Spring has sprung loose from piles of cruddy snow and roadside grit giving way to the flow of runoff again.
First day of spring is more for me – it commences my 17th year of starting my daily column publishing process.
I let technology push out distribution (at 3AM EDT) while I’m still sleeping – driven by ‘how to manage it all simpler’. Gusta, now 14, has been along most of the way from pup to old dog she’s not walking fast or far these days. My writing has improved considerably. I’ve changed beyond aging 17 years, more purposefulness in my life and in the writing. Less flippant, more thoughtful. Less haste, better polishing …
What’s the same?
I still start my writing day with a morning walk. Still walk Gusta early. I’ve not wavered from this daily morning writing routine. It’s become this integral part of my every morning.
Weather impacts mood, whether bracing wet breeze or bone-chilling cold. What happens to me happens to my columns – sometimes disguised, but never completely hidden. When I’m happy about something or someone, or lonely, or angry or out of sorts with someone – it shows in the writing. I’ve often mulled whether the writing is better when I’m cranky about something or cranky with someone. I suppose I put a sharper point on my spears than on my fluffy clouds …
What have I learned after 16 X 365.25 days = 5,844 columns?
What explains why I keep doing it?
I love it.
I’ve come to love it for a number or reasons – not least of which is feedback I get from readers. By that I don’t mean only the written comments I publish, but also phone calls when I’m blue or comments when I meet readers, having that sense we have so many things in common that a problem, issue or peculiar thing about life resonates. Not with all people, not every day or every issue but enough to validate for me that this work I do is valued by others. And, no doubt, my ego appreciates that.
But the bigger part of it, as I am certain any writer in any genre will confirm for you if you are curious about this, is that pouring ink on a page is a clever recipe of self- flagellation, disembowelment, and mind expansion we would not trade for anything.
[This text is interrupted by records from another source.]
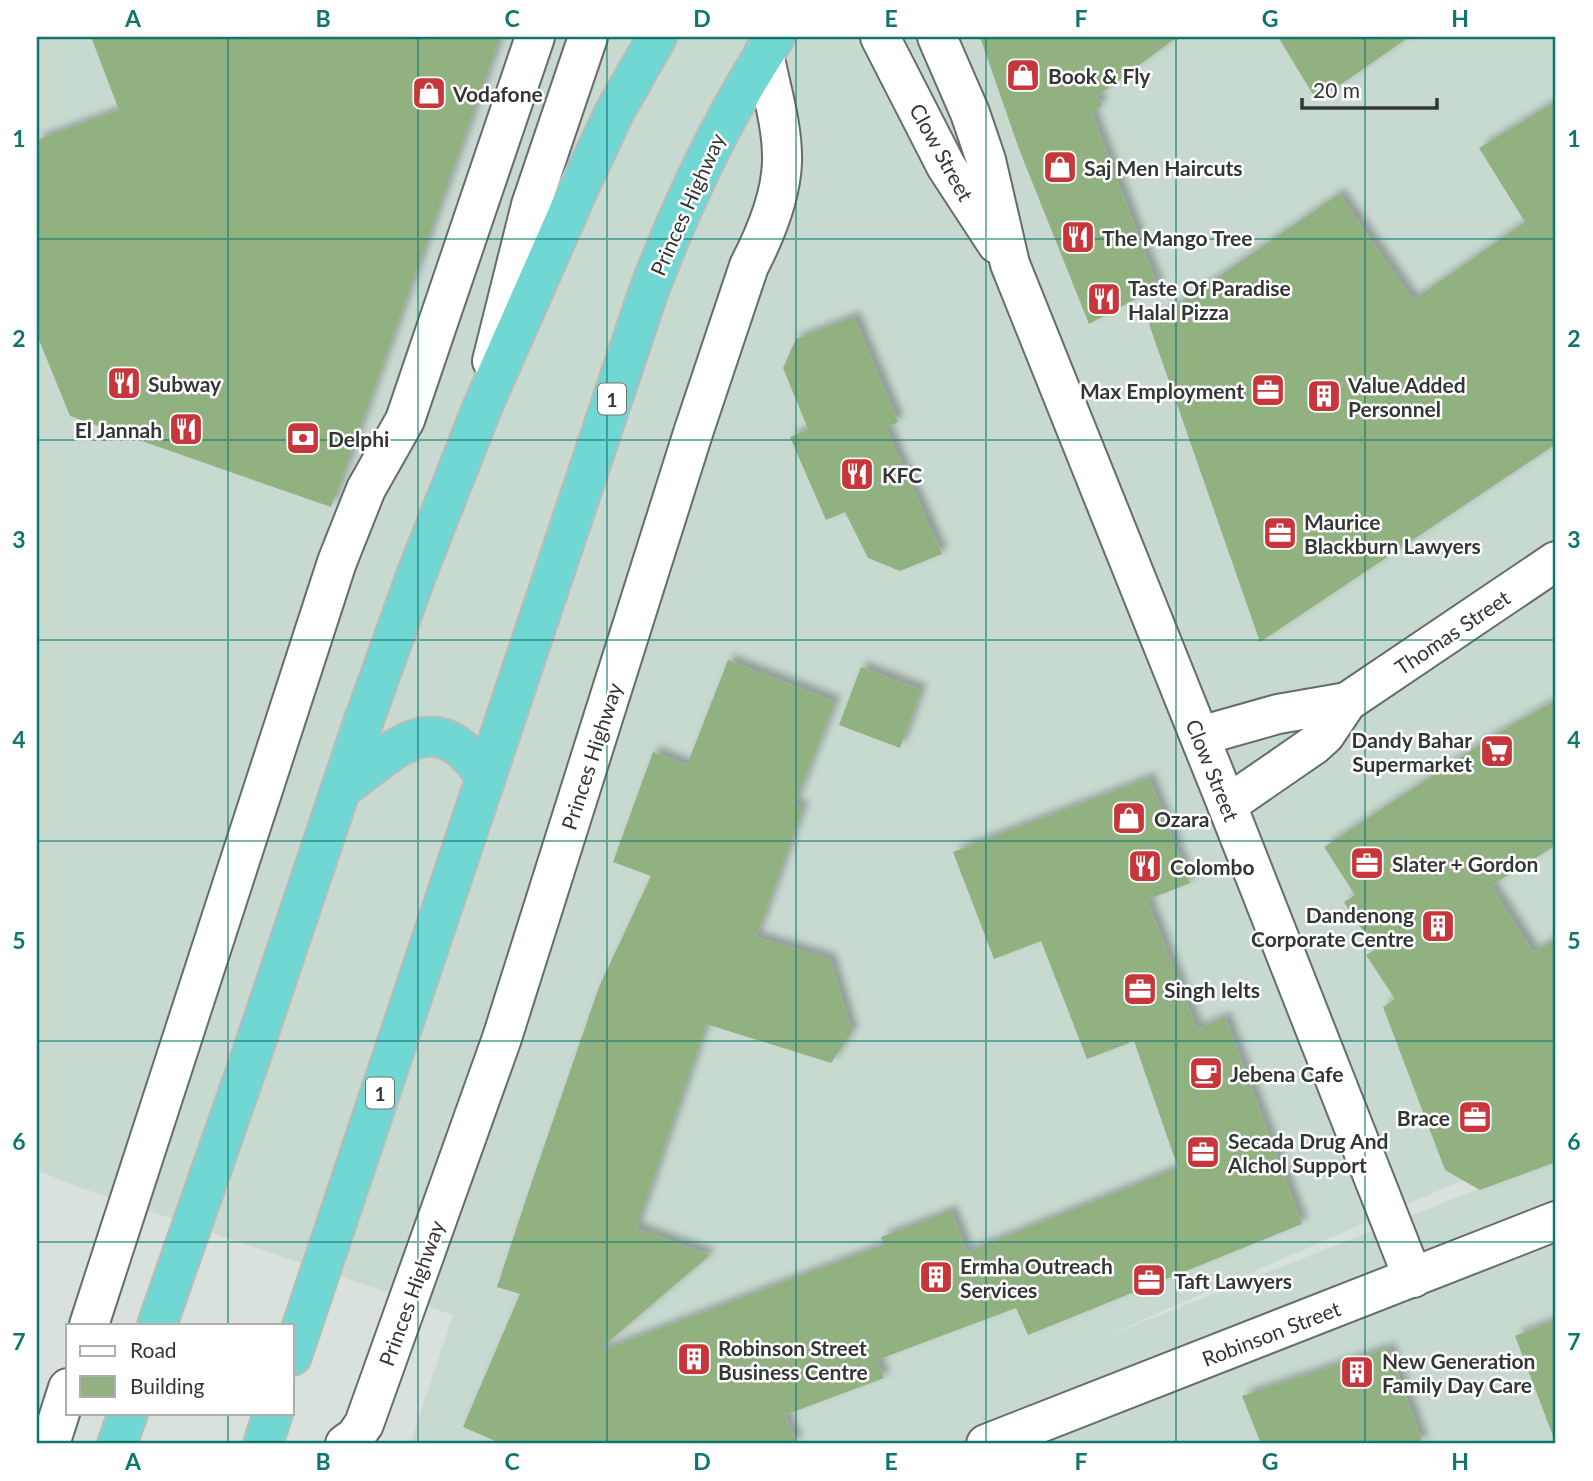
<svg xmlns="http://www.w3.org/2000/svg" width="1593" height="1481" font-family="Lato,sans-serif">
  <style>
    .built { fill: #c8d9d0 }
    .building { fill: #92b181; filter: url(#shadow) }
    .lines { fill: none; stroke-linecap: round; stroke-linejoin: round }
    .minor-casing { stroke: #656d69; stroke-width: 42 }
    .tertiary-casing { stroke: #656d69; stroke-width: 42 }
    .secondary-casing { stroke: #656d69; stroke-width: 42 }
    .trunk-casing { stroke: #babbba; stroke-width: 42 }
    .minor { stroke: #fff; stroke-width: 38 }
    .tertiary { stroke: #fff; stroke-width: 38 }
    .secondary { stroke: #fff; stroke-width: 38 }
    .trunk { stroke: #70d7d2; stroke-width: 38 }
    .grid { fill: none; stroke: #0f766e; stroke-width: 2; stroke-opacity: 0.55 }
    .labels { text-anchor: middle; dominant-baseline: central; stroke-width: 5; stroke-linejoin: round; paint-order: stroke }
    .shield { fill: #fff; stroke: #707271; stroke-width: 2 }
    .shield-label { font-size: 19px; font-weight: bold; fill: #333634 }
    .poi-label { font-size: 21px; font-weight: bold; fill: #333634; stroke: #fff; text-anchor: start }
    .street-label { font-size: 21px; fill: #333634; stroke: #fff }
    .neatline { fill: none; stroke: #0f766e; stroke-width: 2.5 }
    .grid-label { font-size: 23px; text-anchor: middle; font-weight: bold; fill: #0f766e }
  </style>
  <defs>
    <filter id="shadow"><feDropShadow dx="6" dy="-6" stdDeviation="3.5" flood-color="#0004"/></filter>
  </defs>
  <rect width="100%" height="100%" fill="#d9e1dd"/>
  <path class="built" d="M37 37H1556V1139L1097 1340 1556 1158V1444H410L453 1315 67 1183 37 1170Z"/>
  <g class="building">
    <path d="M91 37H500L331 507 70 416 37 335V140L119 110Z"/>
    <path d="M980 37H1177L1096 97 1102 104 1092 114 1158 287 1089 324 1019 149Z"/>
    <path d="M1278 37H1409L1317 101Z"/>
    <path d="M1556 101V444L1260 642 1149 324 1339 194 1413 300 1525 222 1479 148Z"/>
    <path d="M854 317 898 422 886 428 942 554 900 571 868 558 845 512 826 520 790 437 808 429 783 368 796 339Z"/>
    <path d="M728 660 835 702 794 804 803 807 756 937 830 959 852 1032 831 1063 706 1024 636 1228 710 1255 595 1353 884 1245 881 1237 951 1211 967 1252 1178 1168 1134 1041 1087 1059 1041 941 994 959 953 852 1149 778 1190 883 1147 900 1197 1029 1225 1017 1302 1224 1028 1335 1016 1308 877 1360 884 1378 785 1415 797 1444H502L463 1427 520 1294 497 1287 529 1190 599 987 651 876 613 862 653 752 687 765Z"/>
    <path d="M861 667 921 690 900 748 839 725Z"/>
    <path d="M1556 700V845L1491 886 1533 952 1556 939V1162L1480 1190 1445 1170 1383 1007 1395 999 1366 955 1375 950 1344 902 1355 895 1324 847 1493 736Z"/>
    <path d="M1556 1320V1436H1553L1515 1336Z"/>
    <path d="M1389 1348 1423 1444H1261L1242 1396Z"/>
  </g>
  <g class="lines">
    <g class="minor-casing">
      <g id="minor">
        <path d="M89 1325 337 562 366 489 405 420 535 37"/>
        <path d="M50 1444 68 1388"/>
        <path d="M345 1444 355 1437 364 1424 502 1038 693 433 749 266C764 237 781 196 782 162 783 127 771 89 764 54"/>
      </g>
    </g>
    <g class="tertiary-casing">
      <g id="tertiary">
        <path d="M880 37 946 166 997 244"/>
        <path d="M937 37 970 113 986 160 1010 264 1227 805 1413 1278"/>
        <path d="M1200 736 1278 714 1347 702"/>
        <path d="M1227 805 1314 745 1325 735 1347 702 1556 561"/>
        <path d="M986 1444 1556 1221"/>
      </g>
    </g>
    <g class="secondary-casing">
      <path id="secondary" d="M492 361 531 205 588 37"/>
    </g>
    <g class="trunk-casing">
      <g id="trunk">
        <path d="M340 790C396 750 435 699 486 778"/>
        <path d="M157 1325 248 1065 363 723 417 573 482 408 578 190 614 113 657 37"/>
        <path d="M292 1356 648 293C682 203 722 118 775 37"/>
        <path d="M117 1444 128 1413"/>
        <path d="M263 1444 273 1413"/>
      </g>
    </g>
    <use href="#minor" class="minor"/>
    <use href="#tertiary" class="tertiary"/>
    <use href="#secondary" class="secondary"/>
    <use href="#trunk" class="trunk"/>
  </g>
  <path class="grid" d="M228 37V1325M418 37V1444M607 37V1444M796 37V1444M986 37V1444M1176 37V1444M1365 37V1444M37 239H1556M37 440H1556M37 640H1556M37 841H1556M37 1041H1556M37 1242H1556M228 1413V1444"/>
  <defs>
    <g id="shop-square" transform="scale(1.75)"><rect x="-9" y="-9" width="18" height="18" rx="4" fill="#c6363a" stroke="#fff"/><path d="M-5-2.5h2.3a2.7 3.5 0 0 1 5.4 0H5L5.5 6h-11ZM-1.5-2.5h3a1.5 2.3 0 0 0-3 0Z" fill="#fff"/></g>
    <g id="restaurant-square" transform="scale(1.75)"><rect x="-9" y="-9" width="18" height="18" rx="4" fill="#c6363a" stroke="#fff"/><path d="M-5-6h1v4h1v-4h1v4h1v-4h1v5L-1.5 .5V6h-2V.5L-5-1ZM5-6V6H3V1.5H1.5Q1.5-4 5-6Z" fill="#fff"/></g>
    <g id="office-square" transform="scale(1.75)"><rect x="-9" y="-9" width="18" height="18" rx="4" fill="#c6363a" stroke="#fff"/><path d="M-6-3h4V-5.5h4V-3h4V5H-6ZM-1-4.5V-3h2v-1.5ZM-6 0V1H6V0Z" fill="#fff"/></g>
    <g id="building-square" transform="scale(1.75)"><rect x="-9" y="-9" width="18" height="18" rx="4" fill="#c6363a" stroke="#fff"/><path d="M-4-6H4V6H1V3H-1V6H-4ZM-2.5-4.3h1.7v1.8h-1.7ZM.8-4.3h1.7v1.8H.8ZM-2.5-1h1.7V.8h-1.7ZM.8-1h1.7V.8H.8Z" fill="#fff"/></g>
    <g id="bank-square" transform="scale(1.75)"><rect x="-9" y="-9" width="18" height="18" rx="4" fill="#c6363a" stroke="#fff"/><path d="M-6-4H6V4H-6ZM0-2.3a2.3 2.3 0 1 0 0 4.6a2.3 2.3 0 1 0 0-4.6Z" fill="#fff"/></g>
    <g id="supermarket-square" transform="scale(1.75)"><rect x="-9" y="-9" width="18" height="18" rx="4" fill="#c6363a" stroke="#fff"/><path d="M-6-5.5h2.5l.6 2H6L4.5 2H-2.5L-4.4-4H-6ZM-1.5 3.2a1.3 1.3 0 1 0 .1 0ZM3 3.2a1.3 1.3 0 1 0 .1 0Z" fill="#fff"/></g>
    <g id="cafe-square" transform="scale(1.75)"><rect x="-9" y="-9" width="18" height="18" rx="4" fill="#c6363a" stroke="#fff"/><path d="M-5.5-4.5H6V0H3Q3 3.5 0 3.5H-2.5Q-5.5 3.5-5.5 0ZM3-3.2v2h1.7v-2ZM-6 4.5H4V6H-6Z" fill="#fff"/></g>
  </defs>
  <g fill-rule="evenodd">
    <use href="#shop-square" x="1023" y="75"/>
    <use href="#shop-square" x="429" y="93"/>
    <use href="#shop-square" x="1060" y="167"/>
    <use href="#restaurant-square" x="1078" y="237"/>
    <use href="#restaurant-square" x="1104" y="299"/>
    <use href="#restaurant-square" x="124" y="383"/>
    <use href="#office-square" x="1268" y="390"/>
    <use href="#building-square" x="1324" y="396"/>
    <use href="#restaurant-square" x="186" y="429"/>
    <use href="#bank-square" x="303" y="438"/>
    <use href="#restaurant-square" x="857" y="474"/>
    <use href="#office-square" x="1280" y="533"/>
    <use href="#supermarket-square" x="1497" y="751"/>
    <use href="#shop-square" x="1129" y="818"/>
    <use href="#office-square" x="1367" y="863"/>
    <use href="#restaurant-square" x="1145" y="866"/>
    <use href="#building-square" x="1438" y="926"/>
    <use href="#office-square" x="1140" y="989"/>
    <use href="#cafe-square" x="1206" y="1073"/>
    <use href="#office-square" x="1475" y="1117"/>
    <use href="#office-square" x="1203" y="1152"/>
    <use href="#building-square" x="936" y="1277"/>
    <use href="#office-square" x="1149" y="1280"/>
    <use href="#building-square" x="694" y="1359"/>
    <use href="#building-square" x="1357" y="1372"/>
  </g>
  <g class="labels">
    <g class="shield">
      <rect x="598" y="383.5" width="28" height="31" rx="5"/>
      <rect x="366" y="1077.5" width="28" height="31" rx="5"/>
    </g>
    <g class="shield-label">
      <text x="612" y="399">1</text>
      <text x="380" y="1093">1</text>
    </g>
    <g class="poi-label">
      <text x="1048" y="75">Book &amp; Fly</text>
      <text x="453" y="93">Vodafone</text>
      <text x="1084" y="167">Saj Men Haircuts</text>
      <text x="1102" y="237">The Mango Tree</text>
      <text x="1128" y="287">Taste Of Paradise<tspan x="1128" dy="24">Halal Pizza</tspan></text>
      <text x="148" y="383">Subway</text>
      <text x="1348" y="384">Value Added<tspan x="1348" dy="24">Personnel</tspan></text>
      <text x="1244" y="390" text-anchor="end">Max Employment</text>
      <text x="162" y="429" text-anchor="end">El Jannah</text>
      <text x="328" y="438">Delphi</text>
      <text x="882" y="474">KFC</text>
      <text x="1304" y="521">Maurice<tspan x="1304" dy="24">Blackburn Lawyers</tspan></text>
      <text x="1472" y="739" text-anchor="end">Dandy Bahar<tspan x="1472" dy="24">Supermarket</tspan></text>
      <text x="1154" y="818">Ozara</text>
      <text x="1392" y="863">Slater + Gordon</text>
      <text x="1170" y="866">Colombo</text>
      <text x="1414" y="914" text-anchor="end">Dandenong<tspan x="1414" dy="24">Corporate Centre</tspan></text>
      <text x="1164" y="989">Singh Ielts</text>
      <text x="1230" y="1073">Jebena Cafe</text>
      <text x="1450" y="1117" text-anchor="end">Brace</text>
      <text x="1228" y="1140">Secada Drug And<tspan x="1228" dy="24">Alchol Support</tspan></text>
      <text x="960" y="1265">Ermha Outreach<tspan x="960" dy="24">Services</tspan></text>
      <text x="1174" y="1280">Taft Lawyers</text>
      <text x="718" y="1347">Robinson Street<tspan x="718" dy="24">Business Centre</tspan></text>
      <text x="1382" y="1360">New Generation<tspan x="1382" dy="24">Family Day Care</tspan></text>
    </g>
    <g class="street-label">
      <text transform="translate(942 152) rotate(61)">Clow Street</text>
      <text transform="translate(687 204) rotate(-66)">Princes Highway</text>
      <text transform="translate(1452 632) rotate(-34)">Thomas Street</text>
      <text transform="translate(591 756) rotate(-72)">Princes Highway</text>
      <text transform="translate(1213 770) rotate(68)">Clow Street</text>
      <text transform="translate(411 1293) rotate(-70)">Princes Highway</text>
      <text transform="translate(1271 1333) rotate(-21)">Robinson Street</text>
    </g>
  </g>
  <rect width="1593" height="1481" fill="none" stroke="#ffffff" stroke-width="77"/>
  <rect x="66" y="1324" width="228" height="91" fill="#ffffff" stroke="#adafae" stroke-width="2"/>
  <rect x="80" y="1346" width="35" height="10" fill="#ffffff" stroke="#adafae" stroke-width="2"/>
  <text x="130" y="1358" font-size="21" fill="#333634">Road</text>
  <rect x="80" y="1376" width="35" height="21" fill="#92b181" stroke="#adafae" stroke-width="2"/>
  <text x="130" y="1394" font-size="21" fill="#333634">Building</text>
  <path d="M1302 98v10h135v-10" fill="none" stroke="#333634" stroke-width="3.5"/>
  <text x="1313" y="98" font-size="21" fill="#333634" stroke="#ffffff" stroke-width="5" paint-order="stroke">20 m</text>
  <rect x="38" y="38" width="1516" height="1404" class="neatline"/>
  <g class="grid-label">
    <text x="133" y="27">A</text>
    <text x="323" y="27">B</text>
    <text x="512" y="27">C</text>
    <text x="702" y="27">D</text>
    <text x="891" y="27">E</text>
    <text x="1081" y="27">F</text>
    <text x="1270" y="27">G</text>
    <text x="1460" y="27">H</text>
    <text x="19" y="147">1</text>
    <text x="1574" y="147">1</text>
    <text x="19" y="347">2</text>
    <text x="1574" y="347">2</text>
    <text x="19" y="548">3</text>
    <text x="1574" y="548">3</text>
    <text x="19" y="748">4</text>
    <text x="1574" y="748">4</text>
    <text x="19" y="949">5</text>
    <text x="1574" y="949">5</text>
    <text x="19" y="1150">6</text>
    <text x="1574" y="1150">6</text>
    <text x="19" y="1350">7</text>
    <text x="1574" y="1350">7</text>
    <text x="133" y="1470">A</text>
    <text x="323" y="1470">B</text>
    <text x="512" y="1470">C</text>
    <text x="702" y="1470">D</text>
    <text x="891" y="1470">E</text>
    <text x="1081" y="1470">F</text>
    <text x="1270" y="1470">G</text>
    <text x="1460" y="1470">H</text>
  </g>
</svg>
Which is not to say writing is for everyone or that it should be but rather to explain that writing, which is form of thinking out loud with your inside voice, it a bridge between our sanity and humanity, a jumble inside which pours out in sentences and paragraphs which make sense to many and resonate deeply with some …
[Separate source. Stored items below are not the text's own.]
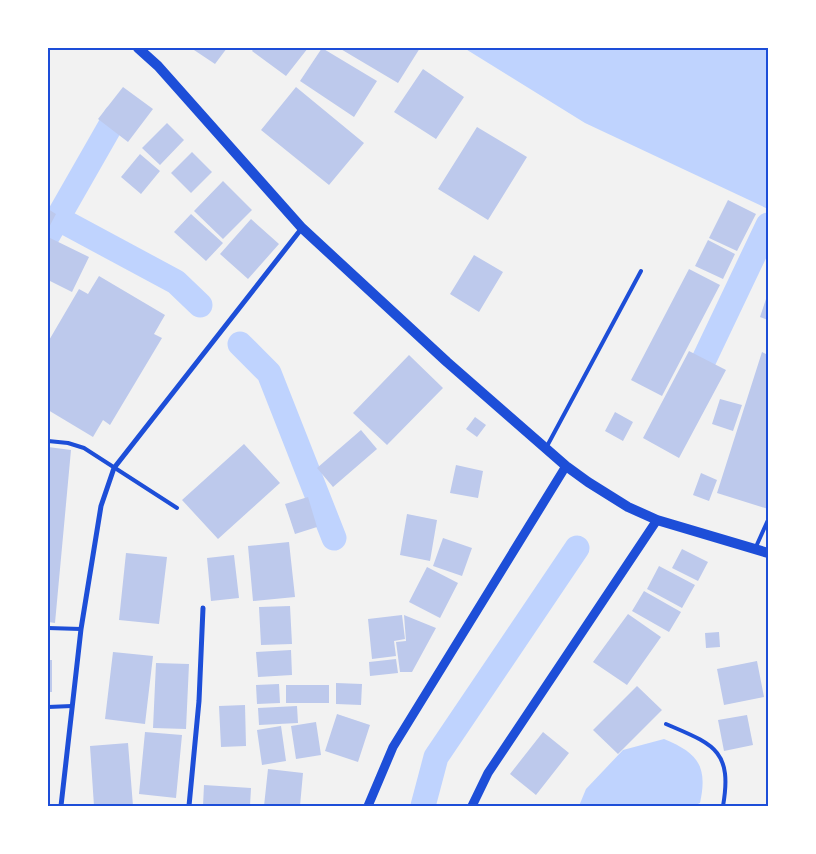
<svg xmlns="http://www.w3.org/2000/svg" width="816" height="854" viewBox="0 0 816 854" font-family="'Alegreya Sans',sans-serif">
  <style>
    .water { fill: #bfd3fe }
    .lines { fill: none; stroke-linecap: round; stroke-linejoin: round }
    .canal { stroke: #bfd3fe; stroke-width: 25 }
    .building { fill: #bdc9ec }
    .service { stroke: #1d4ed8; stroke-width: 4 }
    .minor { stroke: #1d4ed8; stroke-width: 5 }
    .tertiary { stroke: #1d4ed8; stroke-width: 9 }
    .secondary { stroke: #1d4ed8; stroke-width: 10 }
    .neatline { fill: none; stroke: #1d4ed8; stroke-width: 2 }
  </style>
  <rect width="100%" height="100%" fill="#f2f2f2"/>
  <!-- water -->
  <path class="water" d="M464,48H768V209L585,123Z
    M664,739C698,753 708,766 700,803L693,806H579L586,789L623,750Z"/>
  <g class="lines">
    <!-- canal -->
    <path class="canal" d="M57,218L176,282L200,305
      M48,235L116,116
      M240,344L269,373L334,538
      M690,389L768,225
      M423,806L436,757L577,548"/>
  </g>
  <!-- building -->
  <path class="building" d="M191,48H227L215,64Z
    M254,48H308L286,76L252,51Z
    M322,48L377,81L354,117L300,81Z
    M339,48H420L398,83Z
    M423,69L464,97L436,139L394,112Z
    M123,87L153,109L128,142L98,119Z
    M296,87L364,143L329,185L261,130Z
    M167,123L184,140L160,165L142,148Z
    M477,127L527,157L488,220L438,189Z
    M192,152L212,172L191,193L171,173Z
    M140,154L160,171L141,194L121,177Z
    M223,181L252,210L223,239L194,211Z
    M728,200L756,214L737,251L709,238Z
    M48,209L56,214L48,229Z
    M191,214L223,243L206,261L174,232Z
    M251,219L279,244L248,279L220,254Z
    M48,237L89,257L72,292L48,280Z
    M708,240L735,254L723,279L695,266Z
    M474,255L503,272L479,312L450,294Z
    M689,269L720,285L662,396L631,380Z
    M99,276L165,315L154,334L162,338L110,425L103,420L93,437L48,410V342L79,289L88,294Z
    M768,293V320L760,317Z
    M689,351L726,370L679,458L643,438Z
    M762,352L768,355V509L717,493Z
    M409,355L443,388L387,445L353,413Z
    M720,399L742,405L733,431L712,424Z
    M615,412L633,422L623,441L605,431Z
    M475,417L486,425L477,437L466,429Z
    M361,430L377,449L333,487L317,468Z
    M244,444L280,483L218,539L182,500Z
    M48,447L71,450L55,623L48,622Z
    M456,465L483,471L478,498L450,493Z
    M701,473L717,480L709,501L693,495Z
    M308,497L317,527L295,534L285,504Z
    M407,514L437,520L430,561L400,555Z
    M443,538L472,548L462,576L433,566Z
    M289,542L295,597L253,601L248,546Z
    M682,549L708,562L698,581L672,568Z
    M126,553L167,557L159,624L119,620Z
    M234,555L239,598L211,601L207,558Z
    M659,566L695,585L682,608L647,589Z
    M427,567L458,583L440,618L409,602Z
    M644,591L681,612L669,632L632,611Z
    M290,606L292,644L261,645L259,607Z
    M628,614L661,637L627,685L593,662Z
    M402,615L405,639L394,641L396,656L372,659L368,619Z
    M404,615L436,628L412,672H400L396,642L406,641Z
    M719,632L720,647L706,648L705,633Z
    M291,650L292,675L258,677L256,652Z
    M113,652L153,656L145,724L105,719Z
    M396,659L398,673L370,676L369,662Z
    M48,660H52V692H48Z
    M757,661L764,697L724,705L717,669Z
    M156,663L189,664L186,729L153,728Z
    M336,683L362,684L361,705L336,704Z
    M279,684L280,703L257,704L256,685Z
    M286,685H329V703H286Z
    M637,686L662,710L618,754L593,730Z
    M245,705L246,746L221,747L219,706Z
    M297,706L298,723L259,725L258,708Z
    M337,714L370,725L358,762L325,751Z
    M747,715L753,745L724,751L718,720Z
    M316,722L321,755L296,759L291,726Z
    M281,726L286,761L262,765L257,730Z
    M145,732L182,735L176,798L139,794Z
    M543,732L569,753L536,795L510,774Z
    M128,743L133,806H94L90,746Z
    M268,769L303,773L300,806H264Z
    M204,785L251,788L250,806H203Z"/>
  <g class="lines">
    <!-- service -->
    <path class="service" d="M48,441L68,443L84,448L177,508
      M546,448L641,271
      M755,549L768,520
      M48,628L81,629
      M48,707L72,706
      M666,724C712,744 733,749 723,806"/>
    <!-- minor -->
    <path class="minor" d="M61,806L81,629L101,506L114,468L302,228
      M189,806L199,701L203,608"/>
    <!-- tertiary -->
    <path class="tertiary" d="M368,806L393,747L566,466
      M472,806L488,773L657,520"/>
    <!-- secondary -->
    <path class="secondary" d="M138,48L158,66L302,228L447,362L566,466L588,482L628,507L657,520L768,553"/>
  </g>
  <!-- border -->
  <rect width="816" height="854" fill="none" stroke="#ffffff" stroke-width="98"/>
  <rect x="49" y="49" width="718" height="756" class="neatline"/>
</svg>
Musing began – me being a smart-ass with my daughter Carla – has become an important part of my every day, seeing me through triumphs and disasters, through sweet times and troubles, through romantic adventures and romantic notions that friends and family I’ve lost will stay alive past their end date because I write about them.
Thank you to those who read these Musing columns; to those who’ve offered friendship, support, kindness, critique, debate and comments – your valuable contributions keep my grounded. I always appreciate hearing from you.